Salley Vickers – noted novelist, Jungian analyst, and Classics scholar – writes in a recent essay that our perception of the world is losing a sense of wonder. And since today is the Feast Day of St. Michael and All Angels, also known as Michaelmas, this might be a good occasion to revisit the mystery of unseen realities in daily life.
“We once inhabited a world that was animate, in which humans were creatures who not only perceived but were themselves perceived,” Vickers writes. “To live in this world meant to live among vital elements that were beyond our human control, that could not be corralled by human will, or predicted or captured by desire.”
The issue, she says, is not whether or not angels or fairies exist, but whether we are open to realities beyond, or deeper than, our knowledge and understanding. Scientists now accept the concept of “quantum entanglement,” what Einstein once called “spooky action at a distance,” and we accept the reality of the Higgs Boson which is still beyond our perception. But what of angels?
After a talk I gave to a large audience years ago, a person asked, “Do you believe in angels?” I said I did, to which a fellow priest harrumpfed, “I can’t believe in winged beings with haloes, like the ones in stained glass windows.” I responded that I didn’t know about winged beings with haloes.

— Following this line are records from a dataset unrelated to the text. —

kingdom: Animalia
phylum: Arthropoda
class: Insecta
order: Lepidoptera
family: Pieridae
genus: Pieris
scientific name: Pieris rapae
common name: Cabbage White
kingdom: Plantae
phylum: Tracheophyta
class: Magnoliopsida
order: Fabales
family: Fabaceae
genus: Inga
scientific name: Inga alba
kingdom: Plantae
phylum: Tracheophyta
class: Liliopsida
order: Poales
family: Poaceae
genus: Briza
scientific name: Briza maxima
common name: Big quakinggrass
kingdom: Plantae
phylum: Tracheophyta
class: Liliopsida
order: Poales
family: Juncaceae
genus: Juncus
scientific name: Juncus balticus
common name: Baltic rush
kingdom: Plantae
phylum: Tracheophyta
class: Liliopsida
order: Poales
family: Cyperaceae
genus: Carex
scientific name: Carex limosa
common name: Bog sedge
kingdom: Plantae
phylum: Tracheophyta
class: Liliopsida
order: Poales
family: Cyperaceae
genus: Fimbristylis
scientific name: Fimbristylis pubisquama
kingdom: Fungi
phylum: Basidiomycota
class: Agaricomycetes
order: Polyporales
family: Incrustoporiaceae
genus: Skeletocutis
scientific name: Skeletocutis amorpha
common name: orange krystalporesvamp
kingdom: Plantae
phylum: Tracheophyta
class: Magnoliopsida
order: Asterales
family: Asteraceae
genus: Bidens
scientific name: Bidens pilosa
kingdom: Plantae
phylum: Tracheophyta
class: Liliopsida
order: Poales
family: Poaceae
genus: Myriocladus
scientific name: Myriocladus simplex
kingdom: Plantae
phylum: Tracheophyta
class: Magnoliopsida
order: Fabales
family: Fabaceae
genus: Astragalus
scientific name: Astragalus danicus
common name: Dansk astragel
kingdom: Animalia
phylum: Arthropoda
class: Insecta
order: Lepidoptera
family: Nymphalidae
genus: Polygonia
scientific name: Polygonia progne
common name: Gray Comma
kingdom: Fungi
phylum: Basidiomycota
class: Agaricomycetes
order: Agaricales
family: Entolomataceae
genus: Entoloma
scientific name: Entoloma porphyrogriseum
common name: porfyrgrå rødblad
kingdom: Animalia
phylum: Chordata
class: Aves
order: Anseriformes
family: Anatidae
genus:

But the idea of promptings from beyond, the sudden experience of awe or transcendence, mysterious messages and unexpected assurances, unseen promptings that warm the heart and strangely still the mind – I find the idea of angels being behind it all to be quite plausible, beautiful, and purposeful. Yes, I still believe.
Whatever form or appearance angels might have, if we were to see them, perhaps they represent, in Salley Vickers’ words, “states of intelligence beyond the ordinary order available to our circumscribed and culturally limited perception. A hidden layer, or layers, of the world responsive to us foolish mortals, that may react and respond surprisingly to us….”
A life or a world dismissive of such hidden realities is surely a cold and lonely one.
The relevance to the contemplative prayer? Thomas Keating puts it this way in the opening words of his classic work, Open Mind Open Heart:
“Contemplative prayer is the world in which God can do anything. To move into that realm is the greatest adventure. It is to be open to the Infinite and hence to infinite possibilities. Our private, self-made worlds come to an end; a new world appears within and around us and the impossible becomes an everyday experience. Yet the world that prayer reveals is barely noticeable in the ordinary course of events.”
Thank you for this post. It lifts my spirit and brings joy to my day.
Quantum Entanglement makes the bodily assumption of the Virgin Mary into heaven look like pure common sense.